-- start --

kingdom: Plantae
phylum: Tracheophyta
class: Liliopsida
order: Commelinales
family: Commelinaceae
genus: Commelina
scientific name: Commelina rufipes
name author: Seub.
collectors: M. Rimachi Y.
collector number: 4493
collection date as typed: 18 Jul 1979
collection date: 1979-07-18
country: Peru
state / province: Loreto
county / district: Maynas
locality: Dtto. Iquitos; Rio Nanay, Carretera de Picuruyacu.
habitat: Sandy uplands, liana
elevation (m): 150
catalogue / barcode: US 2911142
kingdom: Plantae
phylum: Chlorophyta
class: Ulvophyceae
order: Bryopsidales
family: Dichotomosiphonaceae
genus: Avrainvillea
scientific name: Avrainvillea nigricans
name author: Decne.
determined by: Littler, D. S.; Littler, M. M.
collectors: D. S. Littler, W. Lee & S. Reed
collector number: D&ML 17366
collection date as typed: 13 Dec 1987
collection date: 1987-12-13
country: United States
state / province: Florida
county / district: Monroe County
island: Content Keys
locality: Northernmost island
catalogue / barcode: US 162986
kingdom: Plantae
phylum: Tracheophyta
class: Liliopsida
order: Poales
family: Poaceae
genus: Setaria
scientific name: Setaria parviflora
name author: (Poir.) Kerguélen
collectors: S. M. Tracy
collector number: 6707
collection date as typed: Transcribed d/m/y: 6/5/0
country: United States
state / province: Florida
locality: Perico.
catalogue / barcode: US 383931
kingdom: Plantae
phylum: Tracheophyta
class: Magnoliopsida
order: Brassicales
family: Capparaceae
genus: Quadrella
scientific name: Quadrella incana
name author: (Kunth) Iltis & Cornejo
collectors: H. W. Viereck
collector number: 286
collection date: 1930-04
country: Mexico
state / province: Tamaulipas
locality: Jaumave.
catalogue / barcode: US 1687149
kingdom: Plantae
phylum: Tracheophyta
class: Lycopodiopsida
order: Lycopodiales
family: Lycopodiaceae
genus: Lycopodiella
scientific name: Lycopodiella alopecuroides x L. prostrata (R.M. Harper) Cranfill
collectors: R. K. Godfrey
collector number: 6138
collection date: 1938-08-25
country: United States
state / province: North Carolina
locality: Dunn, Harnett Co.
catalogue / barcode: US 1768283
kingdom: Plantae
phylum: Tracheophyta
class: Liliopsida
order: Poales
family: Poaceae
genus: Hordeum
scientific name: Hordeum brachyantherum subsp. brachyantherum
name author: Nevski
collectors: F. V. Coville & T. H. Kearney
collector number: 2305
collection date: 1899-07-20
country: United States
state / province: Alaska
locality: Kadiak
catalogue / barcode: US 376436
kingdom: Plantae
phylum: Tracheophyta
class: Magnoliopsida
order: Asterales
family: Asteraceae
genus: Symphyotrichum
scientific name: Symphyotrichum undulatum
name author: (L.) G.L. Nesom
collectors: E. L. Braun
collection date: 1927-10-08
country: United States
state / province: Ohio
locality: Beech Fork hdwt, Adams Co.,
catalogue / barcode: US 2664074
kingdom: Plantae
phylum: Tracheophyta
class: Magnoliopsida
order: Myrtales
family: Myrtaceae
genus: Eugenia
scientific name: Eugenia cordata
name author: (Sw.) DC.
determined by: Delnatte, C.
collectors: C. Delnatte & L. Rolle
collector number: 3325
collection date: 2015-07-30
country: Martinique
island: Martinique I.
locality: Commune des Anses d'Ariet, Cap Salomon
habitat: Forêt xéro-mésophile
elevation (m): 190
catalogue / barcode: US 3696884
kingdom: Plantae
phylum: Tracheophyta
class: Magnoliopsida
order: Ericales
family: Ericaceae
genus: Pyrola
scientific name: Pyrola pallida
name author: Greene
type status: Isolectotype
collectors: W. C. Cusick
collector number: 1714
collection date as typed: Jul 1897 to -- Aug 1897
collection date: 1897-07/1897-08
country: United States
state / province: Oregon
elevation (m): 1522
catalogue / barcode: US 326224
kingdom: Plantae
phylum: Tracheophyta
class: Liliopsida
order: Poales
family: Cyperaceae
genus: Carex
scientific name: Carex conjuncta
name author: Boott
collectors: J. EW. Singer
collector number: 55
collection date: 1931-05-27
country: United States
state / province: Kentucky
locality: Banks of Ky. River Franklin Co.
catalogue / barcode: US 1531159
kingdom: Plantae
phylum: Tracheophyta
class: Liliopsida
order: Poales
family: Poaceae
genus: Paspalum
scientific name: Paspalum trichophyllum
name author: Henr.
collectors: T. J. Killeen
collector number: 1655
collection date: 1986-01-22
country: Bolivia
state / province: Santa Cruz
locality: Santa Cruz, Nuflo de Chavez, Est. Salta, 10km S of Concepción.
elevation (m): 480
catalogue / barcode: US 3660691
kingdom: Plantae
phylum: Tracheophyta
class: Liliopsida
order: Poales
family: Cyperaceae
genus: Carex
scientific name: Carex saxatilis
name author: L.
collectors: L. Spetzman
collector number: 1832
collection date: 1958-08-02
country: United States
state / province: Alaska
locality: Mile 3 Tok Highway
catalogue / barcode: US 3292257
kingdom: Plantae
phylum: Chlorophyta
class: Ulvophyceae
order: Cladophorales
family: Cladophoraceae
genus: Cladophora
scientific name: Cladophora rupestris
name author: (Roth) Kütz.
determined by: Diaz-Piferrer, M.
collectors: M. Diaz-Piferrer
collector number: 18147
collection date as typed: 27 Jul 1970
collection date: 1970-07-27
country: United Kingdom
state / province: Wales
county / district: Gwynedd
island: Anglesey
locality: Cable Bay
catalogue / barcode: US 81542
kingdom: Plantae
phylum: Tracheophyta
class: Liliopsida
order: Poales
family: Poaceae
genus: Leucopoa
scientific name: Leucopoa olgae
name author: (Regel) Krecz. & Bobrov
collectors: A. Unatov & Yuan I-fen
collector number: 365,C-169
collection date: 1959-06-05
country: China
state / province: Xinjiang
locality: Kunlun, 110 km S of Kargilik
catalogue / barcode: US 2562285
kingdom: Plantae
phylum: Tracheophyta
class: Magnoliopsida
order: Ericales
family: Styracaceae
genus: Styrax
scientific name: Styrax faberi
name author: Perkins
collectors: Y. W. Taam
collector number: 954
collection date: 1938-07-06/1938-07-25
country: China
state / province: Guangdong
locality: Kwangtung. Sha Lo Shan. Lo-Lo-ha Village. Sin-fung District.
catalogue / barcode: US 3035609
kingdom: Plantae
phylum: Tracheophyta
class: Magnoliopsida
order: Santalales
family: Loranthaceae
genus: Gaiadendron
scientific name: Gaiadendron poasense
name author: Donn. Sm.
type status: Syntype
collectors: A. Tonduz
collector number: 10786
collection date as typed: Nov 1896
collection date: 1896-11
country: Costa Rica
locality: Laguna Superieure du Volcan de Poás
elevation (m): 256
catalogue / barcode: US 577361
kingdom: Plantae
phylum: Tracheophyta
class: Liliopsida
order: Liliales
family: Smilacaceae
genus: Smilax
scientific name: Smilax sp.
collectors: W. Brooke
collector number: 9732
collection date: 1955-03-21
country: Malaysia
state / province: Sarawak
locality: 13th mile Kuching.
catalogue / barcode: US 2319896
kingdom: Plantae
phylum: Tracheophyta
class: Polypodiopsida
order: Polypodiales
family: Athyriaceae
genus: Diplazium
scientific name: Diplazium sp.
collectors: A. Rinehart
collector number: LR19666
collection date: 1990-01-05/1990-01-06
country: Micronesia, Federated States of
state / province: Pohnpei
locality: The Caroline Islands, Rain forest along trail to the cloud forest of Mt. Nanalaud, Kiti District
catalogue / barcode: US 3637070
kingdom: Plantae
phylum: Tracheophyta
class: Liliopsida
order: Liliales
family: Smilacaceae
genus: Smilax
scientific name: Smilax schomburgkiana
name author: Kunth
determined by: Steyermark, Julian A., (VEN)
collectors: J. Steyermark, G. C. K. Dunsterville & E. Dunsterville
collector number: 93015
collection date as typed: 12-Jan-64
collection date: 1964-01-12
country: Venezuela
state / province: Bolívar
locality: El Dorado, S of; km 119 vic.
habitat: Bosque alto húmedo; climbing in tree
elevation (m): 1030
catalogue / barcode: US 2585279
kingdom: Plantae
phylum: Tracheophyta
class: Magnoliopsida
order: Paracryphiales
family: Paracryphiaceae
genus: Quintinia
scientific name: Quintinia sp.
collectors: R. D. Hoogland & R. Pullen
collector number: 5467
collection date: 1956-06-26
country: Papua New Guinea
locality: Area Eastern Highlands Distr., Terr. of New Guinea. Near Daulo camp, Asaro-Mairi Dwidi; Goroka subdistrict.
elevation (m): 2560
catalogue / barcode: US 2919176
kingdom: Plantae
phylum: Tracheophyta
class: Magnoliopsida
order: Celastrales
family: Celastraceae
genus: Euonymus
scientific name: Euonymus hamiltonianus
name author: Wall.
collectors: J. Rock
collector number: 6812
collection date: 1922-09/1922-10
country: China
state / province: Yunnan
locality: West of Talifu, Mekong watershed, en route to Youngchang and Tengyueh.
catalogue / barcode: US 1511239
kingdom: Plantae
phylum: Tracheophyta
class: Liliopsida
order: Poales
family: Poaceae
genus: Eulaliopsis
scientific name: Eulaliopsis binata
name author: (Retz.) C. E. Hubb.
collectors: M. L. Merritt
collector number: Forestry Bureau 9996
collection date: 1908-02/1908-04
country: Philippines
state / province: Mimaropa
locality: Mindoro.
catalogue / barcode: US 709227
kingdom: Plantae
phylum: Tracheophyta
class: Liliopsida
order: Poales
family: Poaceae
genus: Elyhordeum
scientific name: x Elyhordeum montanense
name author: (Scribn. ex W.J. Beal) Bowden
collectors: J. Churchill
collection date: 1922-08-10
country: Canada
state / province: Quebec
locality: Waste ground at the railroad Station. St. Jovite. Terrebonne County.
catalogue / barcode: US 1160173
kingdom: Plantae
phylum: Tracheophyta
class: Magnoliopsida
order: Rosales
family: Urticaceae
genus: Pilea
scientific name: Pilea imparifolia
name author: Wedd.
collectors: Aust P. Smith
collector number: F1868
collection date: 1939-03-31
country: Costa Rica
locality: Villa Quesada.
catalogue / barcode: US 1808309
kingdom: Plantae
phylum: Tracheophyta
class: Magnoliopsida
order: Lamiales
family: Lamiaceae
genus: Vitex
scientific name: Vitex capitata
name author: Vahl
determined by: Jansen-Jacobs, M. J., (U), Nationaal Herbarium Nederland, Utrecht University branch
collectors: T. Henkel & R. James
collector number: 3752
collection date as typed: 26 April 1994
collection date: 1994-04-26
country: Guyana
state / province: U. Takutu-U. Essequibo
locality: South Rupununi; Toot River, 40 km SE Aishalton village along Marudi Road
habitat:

-- end --

● **PROBLEM TO WORK ON**:
Can you reproduce, word for word, the part of the data above that opens with the line containing "collectors: Y. W. Taam" and closes with the line containing "genus: Gaiadendron", including both of those lines?

● **REPLY TO THE TASK**:
collectors: Y. W. Taam
collector number: 954
collection date: 1938-07-06/1938-07-25
country: China
state / province: Guangdong
locality: Kwangtung. Sha Lo Shan. Lo-Lo-ha Village. Sin-fung District.
catalogue / barcode: US 3035609
kingdom: Plantae
phylum: Tracheophyta
class: Magnoliopsida
order: Santalales
family: Loranthaceae
genus: Gaiadendron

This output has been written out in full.